Indoor object tracking data:
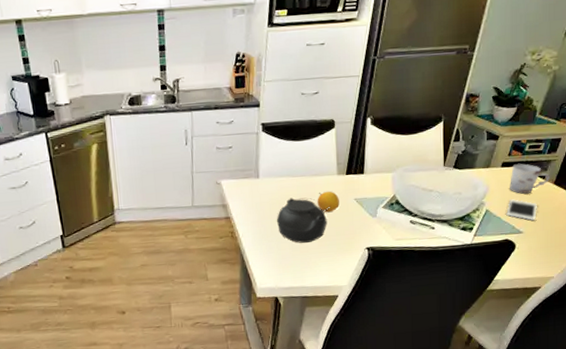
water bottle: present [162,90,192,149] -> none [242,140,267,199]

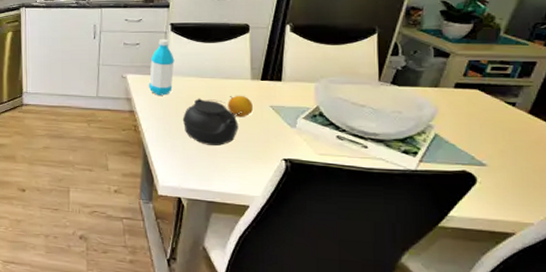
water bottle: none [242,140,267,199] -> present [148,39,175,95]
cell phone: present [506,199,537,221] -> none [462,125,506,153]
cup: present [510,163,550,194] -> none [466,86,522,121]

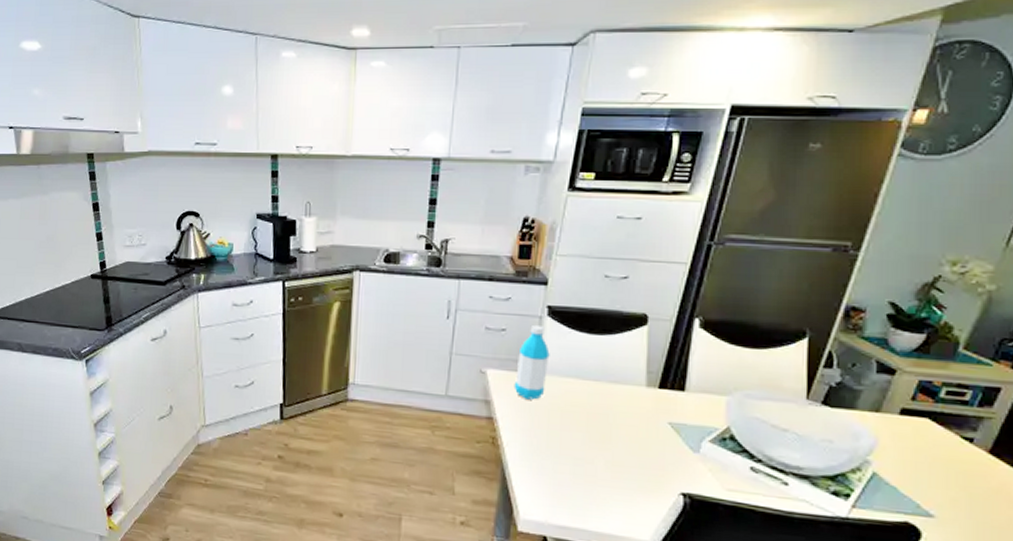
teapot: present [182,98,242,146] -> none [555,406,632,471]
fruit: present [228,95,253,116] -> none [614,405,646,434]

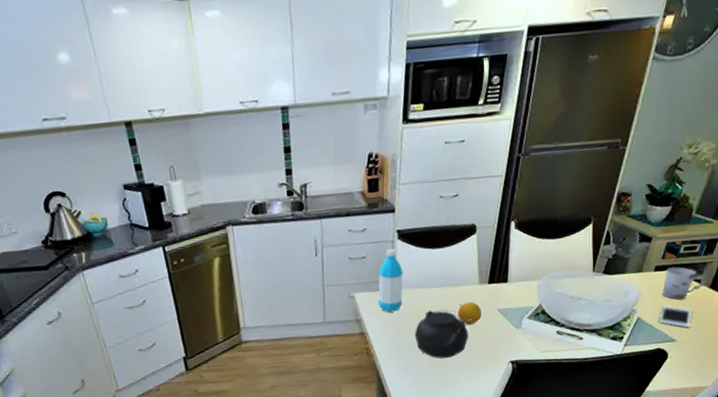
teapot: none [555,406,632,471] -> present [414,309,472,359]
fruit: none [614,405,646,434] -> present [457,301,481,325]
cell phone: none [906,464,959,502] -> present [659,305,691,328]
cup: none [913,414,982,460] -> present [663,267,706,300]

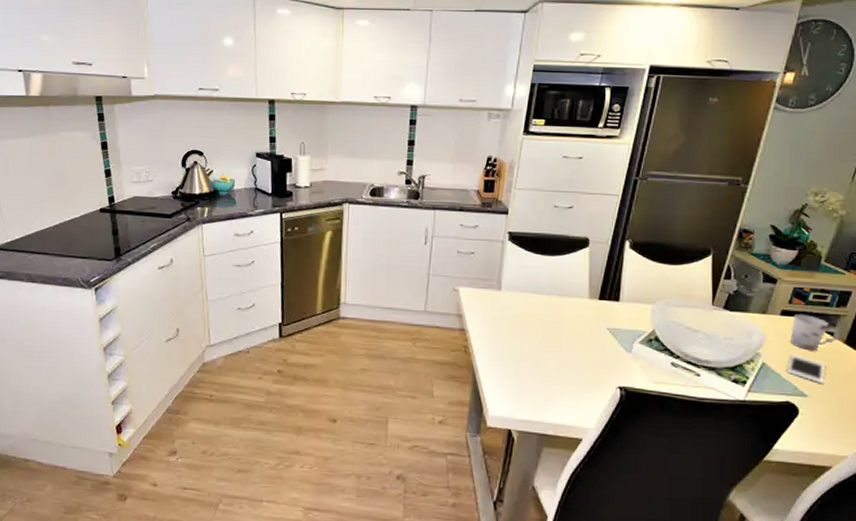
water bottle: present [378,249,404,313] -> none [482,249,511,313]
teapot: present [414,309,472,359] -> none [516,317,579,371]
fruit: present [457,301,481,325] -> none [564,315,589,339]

__Task item__. A faithful copy of all the data above is required, printed exactly and with no pictures.

__Solution to this problem__.
water bottle: present [162,90,192,149] -> none [242,140,267,199]

water bottle: none [242,140,267,199] -> present [148,39,175,95]
cell phone: present [506,199,537,221] -> none [462,125,506,153]
cup: present [510,163,550,194] -> none [466,86,522,121]

teapot: present [182,98,242,146] -> none [555,406,632,471]
fruit: present [228,95,253,116] -> none [614,405,646,434]

teapot: none [555,406,632,471] -> present [414,309,472,359]
fruit: none [614,405,646,434] -> present [457,301,481,325]
cell phone: none [906,464,959,502] -> present [659,305,691,328]
cup: none [913,414,982,460] -> present [663,267,706,300]

water bottle: present [378,249,404,313] -> none [482,249,511,313]
teapot: present [414,309,472,359] -> none [516,317,579,371]
fruit: present [457,301,481,325] -> none [564,315,589,339]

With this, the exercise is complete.